[Information supplied]
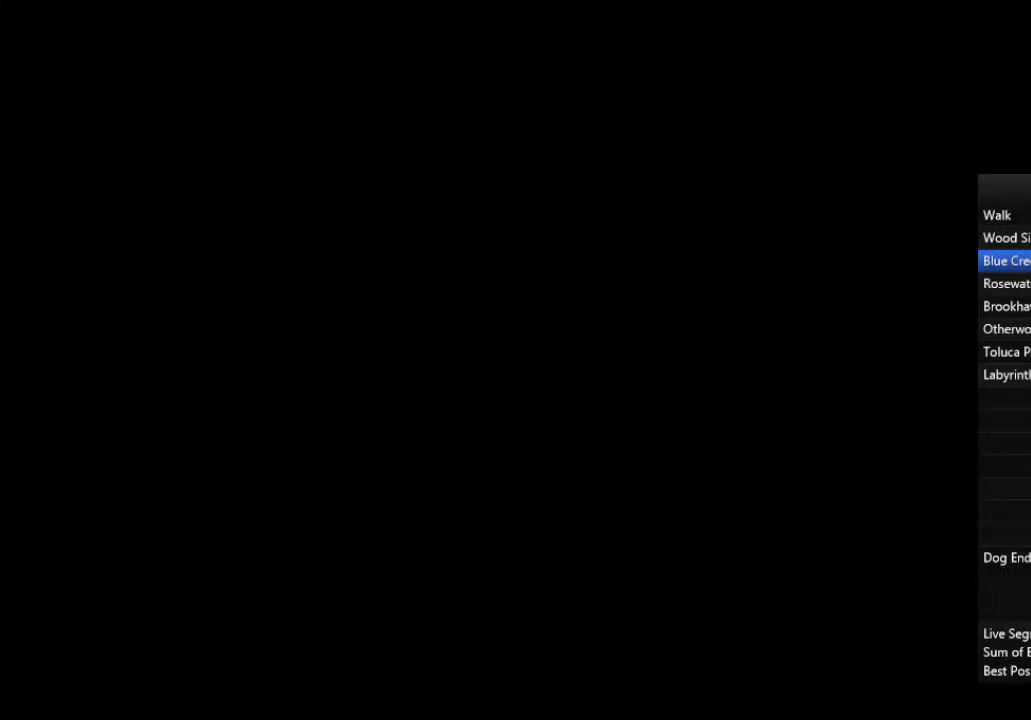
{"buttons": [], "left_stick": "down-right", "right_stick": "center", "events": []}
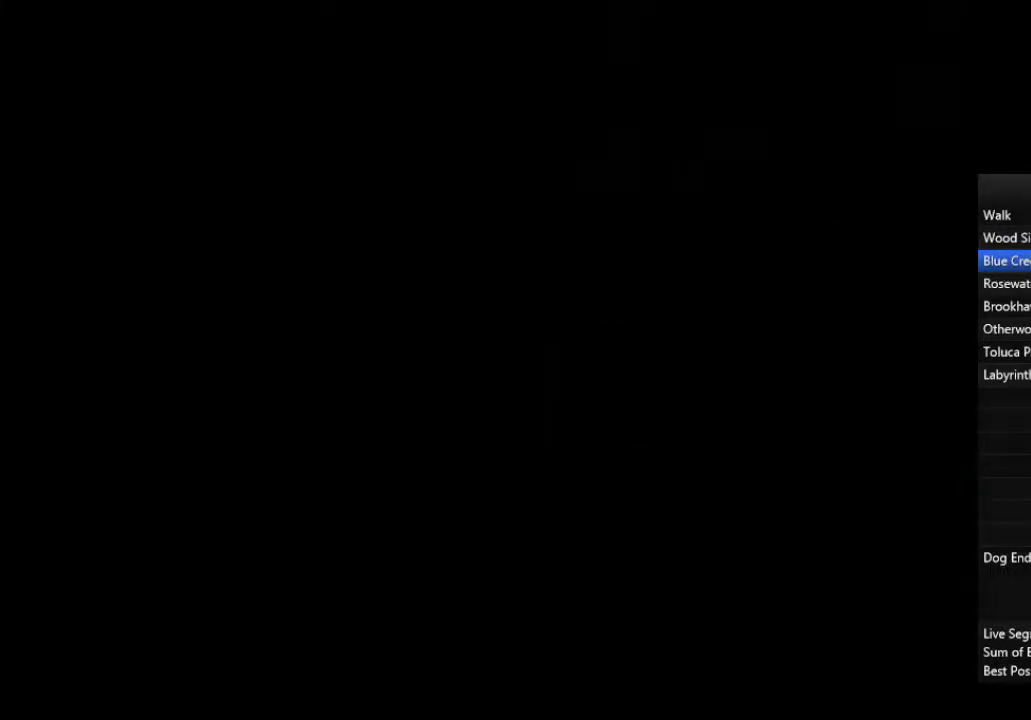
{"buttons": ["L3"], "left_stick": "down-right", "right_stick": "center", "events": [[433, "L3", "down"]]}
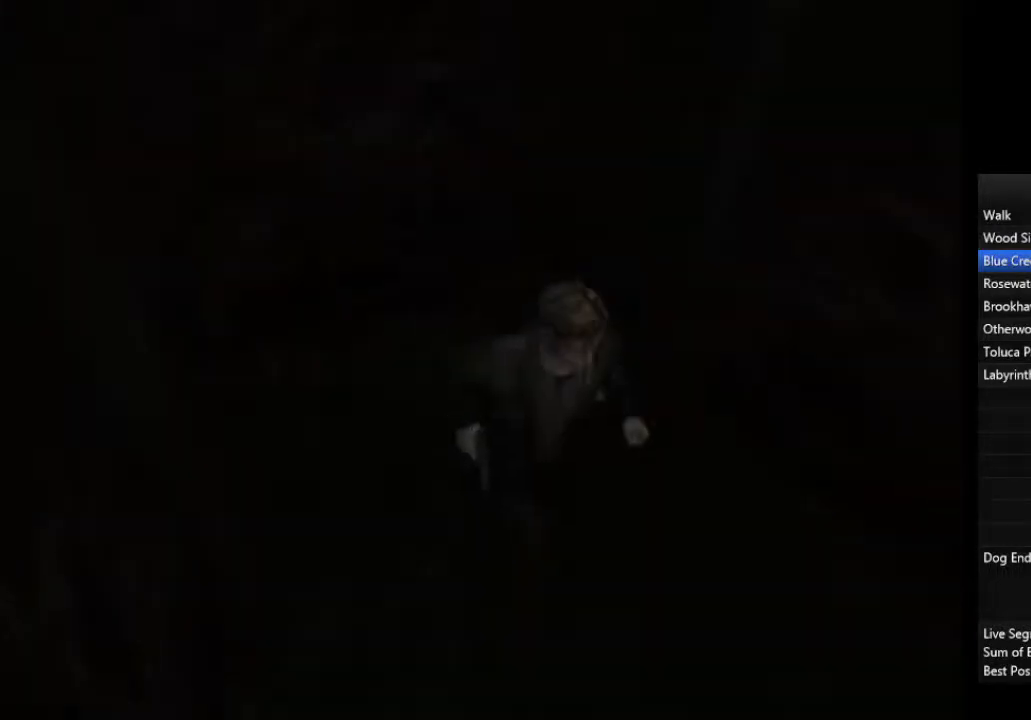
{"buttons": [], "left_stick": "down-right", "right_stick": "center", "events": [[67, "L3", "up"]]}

[What you will do]
Every line of the listing should be repeated exactly; no picture should appear.

[Task result]
{"buttons": [], "left_stick": "down-right", "right_stick": "center", "events": []}
{"buttons": ["L3"], "left_stick": "down-right", "right_stick": "center", "events": [[433, "L3", "down"]]}
{"buttons": [], "left_stick": "down-right", "right_stick": "center", "events": [[67, "L3", "up"]]}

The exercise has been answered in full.